Post your site tags to the WASTEmap

Everyone please add your  site tags to the WASTEmap, which is set up as a custom google map called [urbanmedialabWASTEmap].  Since the google map can accommodate media rich descriptions, there is no longer any need to post your site tags to our course website as blog contributions. A few bullet points about the google map:

  • You should have each already received and confirmed an invitation to this map as a collaborator; if you have not, or you are confused, email me immediately.
  • If you’re new to google maps and could use some how-tos, see this Google Maps User Guide.
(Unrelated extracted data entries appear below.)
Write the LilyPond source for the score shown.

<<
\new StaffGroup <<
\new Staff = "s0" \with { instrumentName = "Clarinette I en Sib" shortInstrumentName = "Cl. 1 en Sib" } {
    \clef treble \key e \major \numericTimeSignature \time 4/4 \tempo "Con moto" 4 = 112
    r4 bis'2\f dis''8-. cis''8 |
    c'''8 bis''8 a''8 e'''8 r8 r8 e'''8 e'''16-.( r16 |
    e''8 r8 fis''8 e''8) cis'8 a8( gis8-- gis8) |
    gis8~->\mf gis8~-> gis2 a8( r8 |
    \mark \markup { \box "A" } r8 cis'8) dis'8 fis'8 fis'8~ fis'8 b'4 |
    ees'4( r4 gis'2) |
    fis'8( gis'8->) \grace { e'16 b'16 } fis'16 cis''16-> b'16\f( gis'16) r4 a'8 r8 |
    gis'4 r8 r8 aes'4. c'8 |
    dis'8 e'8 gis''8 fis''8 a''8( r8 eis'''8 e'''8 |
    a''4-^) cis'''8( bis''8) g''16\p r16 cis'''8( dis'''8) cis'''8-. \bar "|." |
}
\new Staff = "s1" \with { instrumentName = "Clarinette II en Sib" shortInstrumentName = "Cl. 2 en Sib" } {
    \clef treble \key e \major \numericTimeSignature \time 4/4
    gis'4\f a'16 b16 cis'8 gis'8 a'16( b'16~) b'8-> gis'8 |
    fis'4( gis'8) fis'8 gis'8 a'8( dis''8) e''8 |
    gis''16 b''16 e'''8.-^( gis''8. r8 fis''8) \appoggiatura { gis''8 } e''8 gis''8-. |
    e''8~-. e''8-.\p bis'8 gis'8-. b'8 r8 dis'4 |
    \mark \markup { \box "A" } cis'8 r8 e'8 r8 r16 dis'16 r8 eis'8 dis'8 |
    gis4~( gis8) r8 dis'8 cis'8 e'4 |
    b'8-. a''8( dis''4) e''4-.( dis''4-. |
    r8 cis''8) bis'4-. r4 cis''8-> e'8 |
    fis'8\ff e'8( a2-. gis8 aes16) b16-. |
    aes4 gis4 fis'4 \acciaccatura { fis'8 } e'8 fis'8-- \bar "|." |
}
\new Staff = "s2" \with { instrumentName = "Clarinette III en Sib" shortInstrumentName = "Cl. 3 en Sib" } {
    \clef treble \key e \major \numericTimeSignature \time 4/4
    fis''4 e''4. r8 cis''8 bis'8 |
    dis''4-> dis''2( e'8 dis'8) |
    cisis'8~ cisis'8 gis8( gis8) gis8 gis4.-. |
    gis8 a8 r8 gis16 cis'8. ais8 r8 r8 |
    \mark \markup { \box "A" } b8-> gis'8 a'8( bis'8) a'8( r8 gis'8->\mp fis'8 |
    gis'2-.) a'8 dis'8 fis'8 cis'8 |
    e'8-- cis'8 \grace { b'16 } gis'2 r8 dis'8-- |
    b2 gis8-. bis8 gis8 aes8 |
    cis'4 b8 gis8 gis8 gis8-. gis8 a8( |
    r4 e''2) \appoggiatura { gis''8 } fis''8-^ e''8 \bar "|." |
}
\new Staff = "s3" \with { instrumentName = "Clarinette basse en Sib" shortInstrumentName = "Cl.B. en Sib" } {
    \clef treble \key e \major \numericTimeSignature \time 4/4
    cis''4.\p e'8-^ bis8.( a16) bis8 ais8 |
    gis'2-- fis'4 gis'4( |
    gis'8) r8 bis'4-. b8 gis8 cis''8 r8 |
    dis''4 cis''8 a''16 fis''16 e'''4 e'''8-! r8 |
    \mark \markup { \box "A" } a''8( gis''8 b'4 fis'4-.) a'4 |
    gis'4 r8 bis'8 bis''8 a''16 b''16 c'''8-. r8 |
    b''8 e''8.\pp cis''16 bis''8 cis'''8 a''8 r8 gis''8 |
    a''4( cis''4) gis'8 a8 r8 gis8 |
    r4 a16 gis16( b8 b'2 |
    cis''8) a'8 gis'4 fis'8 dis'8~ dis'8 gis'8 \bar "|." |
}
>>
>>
  • Once you click the edit button to the upper right of the map name and description, you will see a toolbar. You will tag your sites using the icon tool, or the line/shape tool (again, see user guide for very simple how-to. If I could figure this out, then you can. I am old. And not media savvy.)
  • When choosing a color for your site marker, please refer to the map key for classification of sites.
  • Once you drag your icon (or draw a shape), an editing box will pop up. This is where you are filling out your site description! USE the rich text and HTML editing functions to format your description, add text, image, video, etc… Your google map site tags should be as interesting and dynamic as the ones that were posted to the blog last week.
  • From here, the field is wide open… As you play with it, experiment broadly, and please make any and all suggestions re the interface itself.
  • Note this week you are choosing two sites to tag, rather than picking from a list. (The course schedule has been updated with all readings and site tag directives.)